══ Raw data
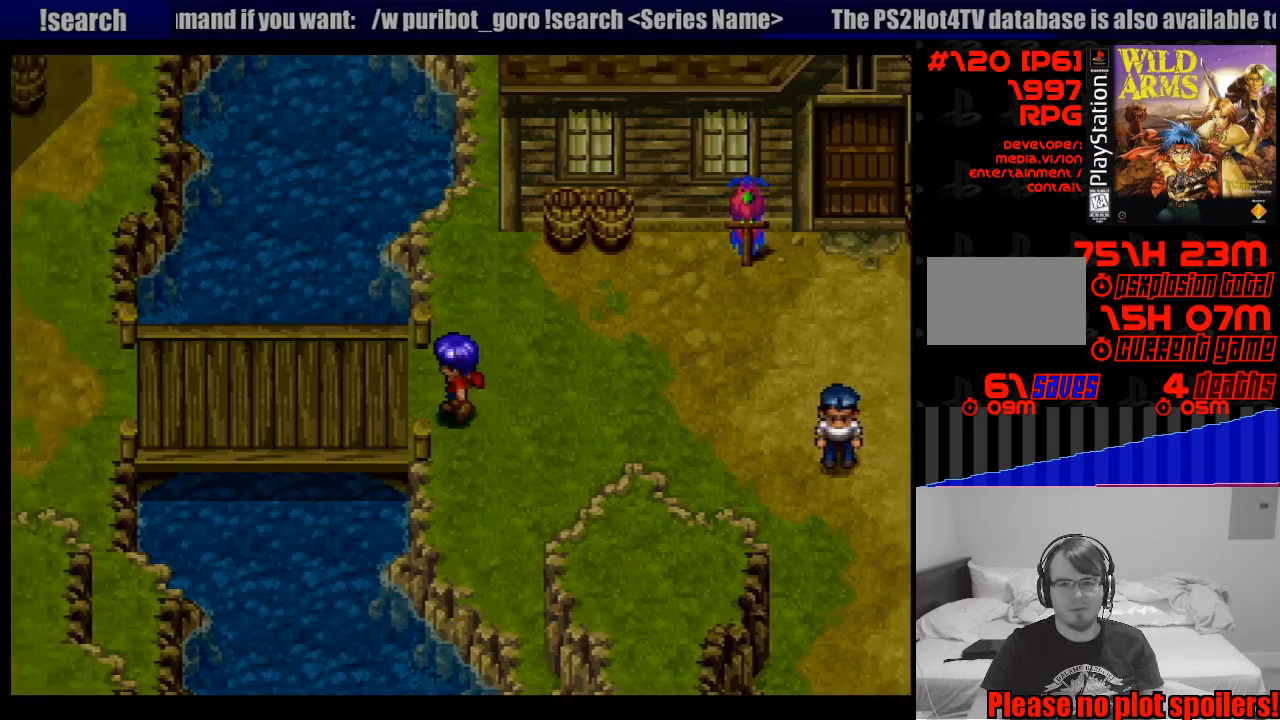
{"buttons": ["DPAD_LEFT"], "events": [[200, "DPAD_UP", "down"], [350, "DPAD_UP", "up"]]}
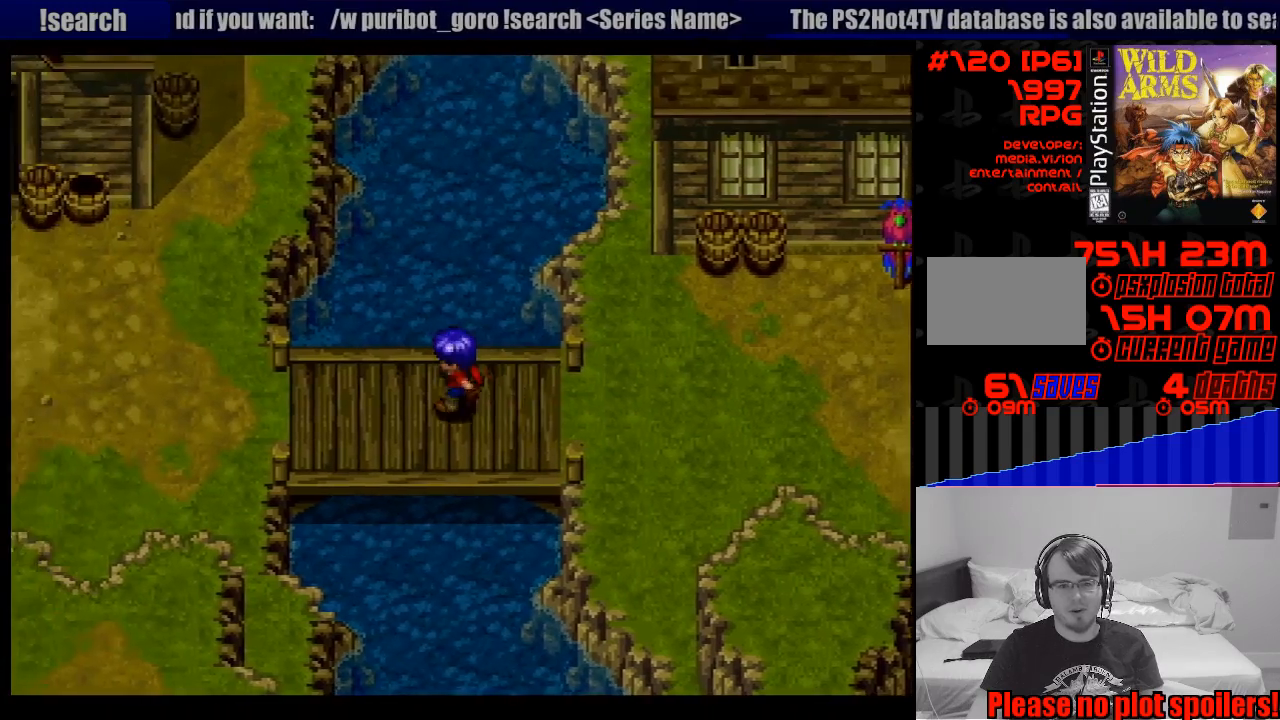
{"buttons": ["DPAD_LEFT"], "events": [[250, "CROSS", "down"], [433, "CROSS", "up"]]}
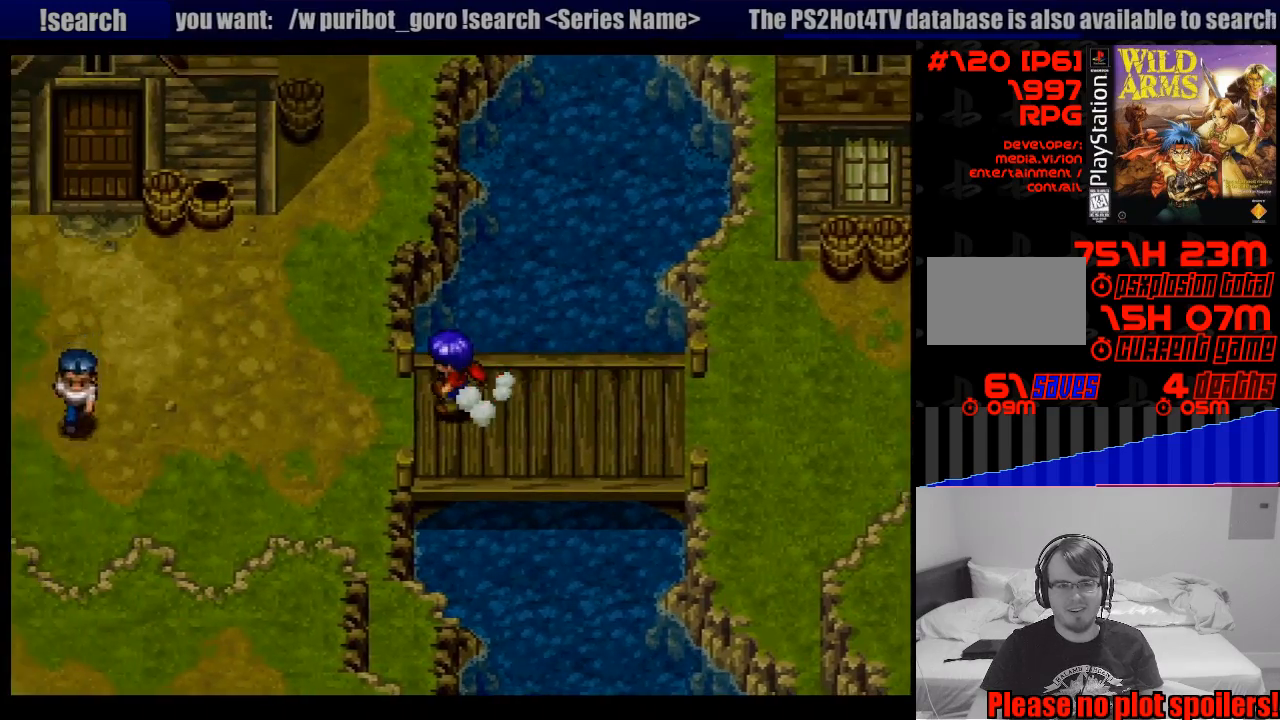
{"buttons": ["DPAD_UP", "DPAD_LEFT"], "events": [[133, "DPAD_UP", "down"]]}
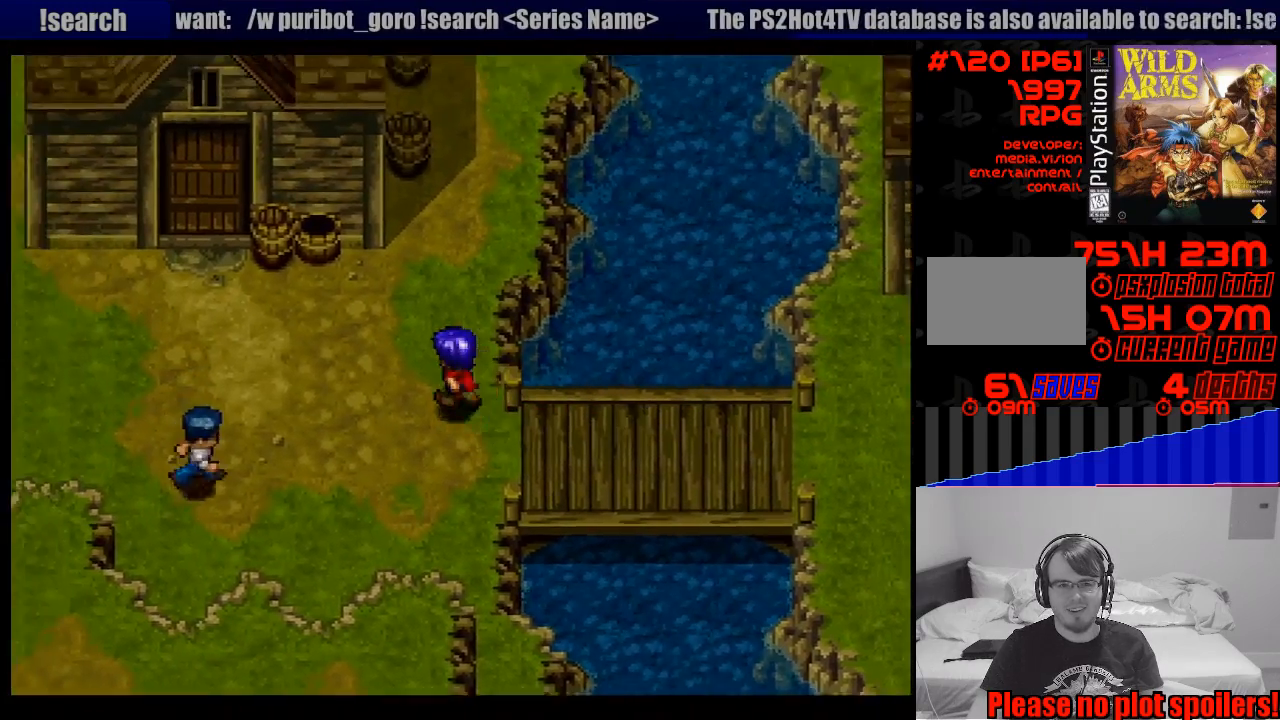
{"buttons": ["DPAD_LEFT"], "events": [[367, "DPAD_UP", "up"]]}
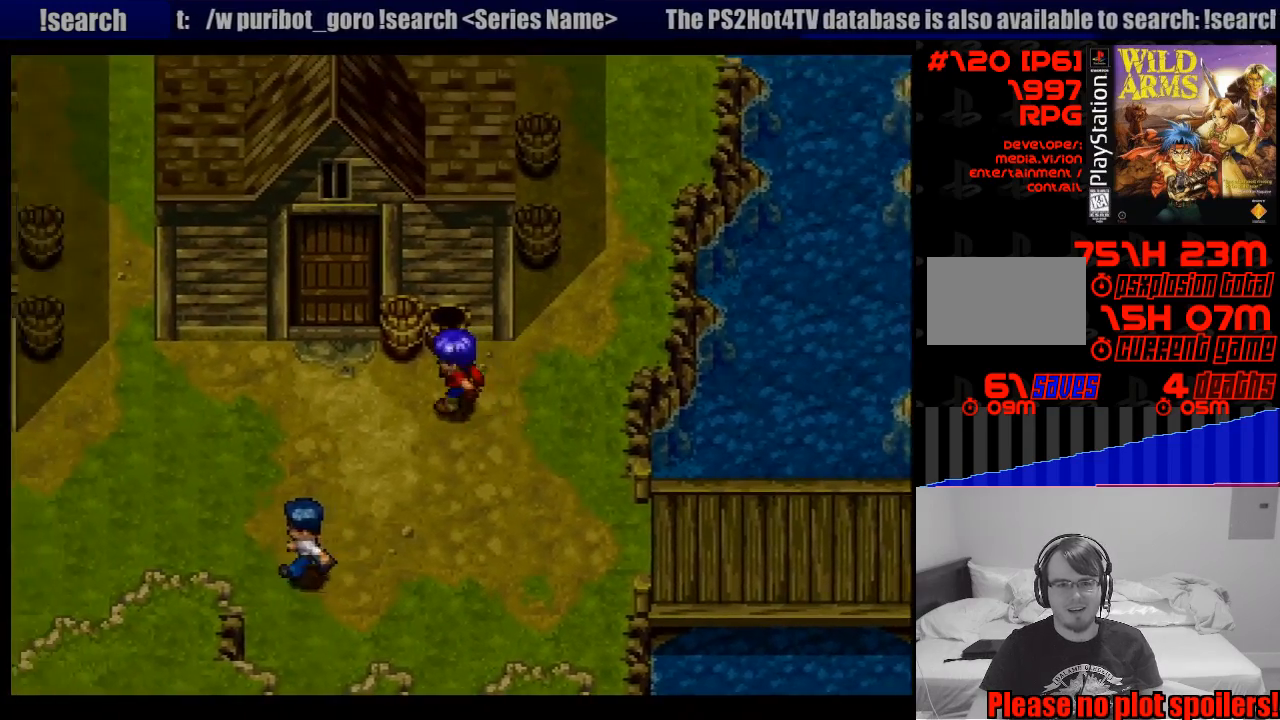
{"buttons": ["DPAD_UP"], "events": [[200, "DPAD_UP", "down"], [400, "DPAD_LEFT", "up"]]}
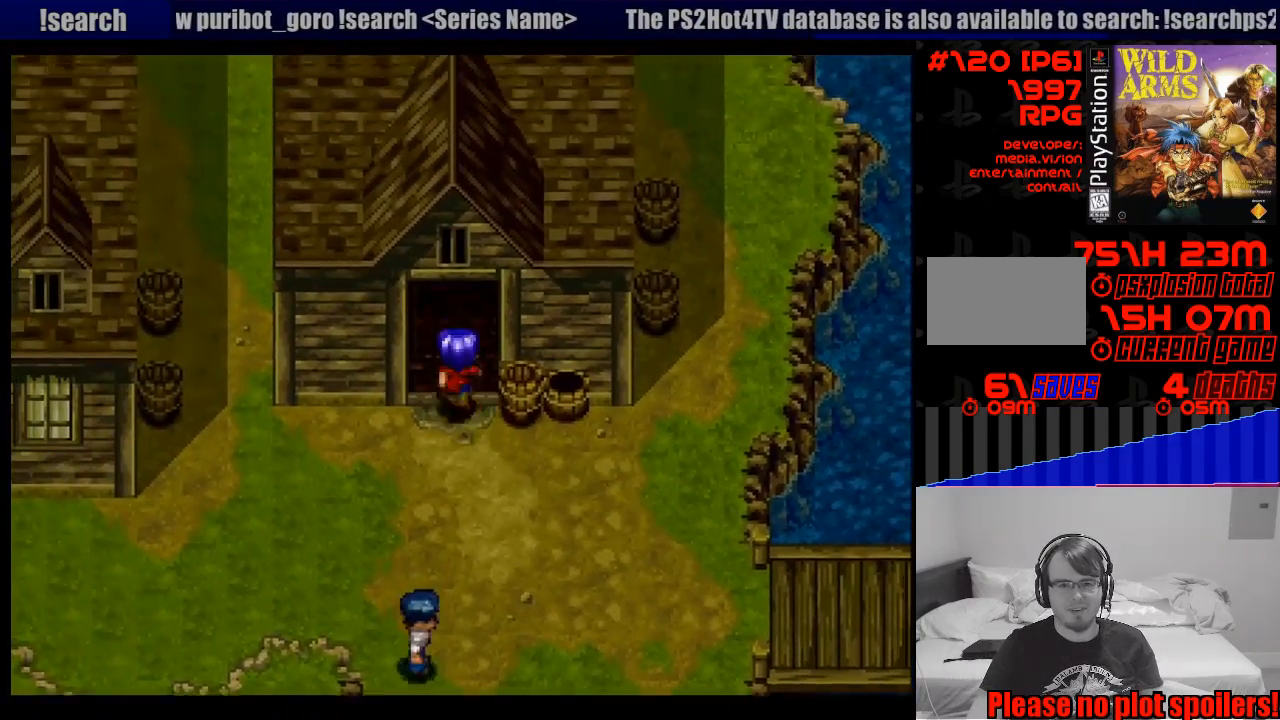
{"buttons": ["DPAD_UP"], "events": [[200, "DPAD_UP", "up"], [383, "DPAD_UP", "down"]]}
════
■ What the task requires:
Leave out the pictures and retype the rest of the entries exactly.

■ Answer area:
{"buttons": ["DPAD_LEFT"], "events": [[200, "DPAD_UP", "down"], [350, "DPAD_UP", "up"]]}
{"buttons": ["DPAD_LEFT"], "events": [[250, "CROSS", "down"], [433, "CROSS", "up"]]}
{"buttons": ["DPAD_UP", "DPAD_LEFT"], "events": [[133, "DPAD_UP", "down"]]}
{"buttons": ["DPAD_LEFT"], "events": [[367, "DPAD_UP", "up"]]}
{"buttons": ["DPAD_UP"], "events": [[200, "DPAD_UP", "down"], [400, "DPAD_LEFT", "up"]]}
{"buttons": ["DPAD_UP"], "events": [[200, "DPAD_UP", "up"], [383, "DPAD_UP", "down"]]}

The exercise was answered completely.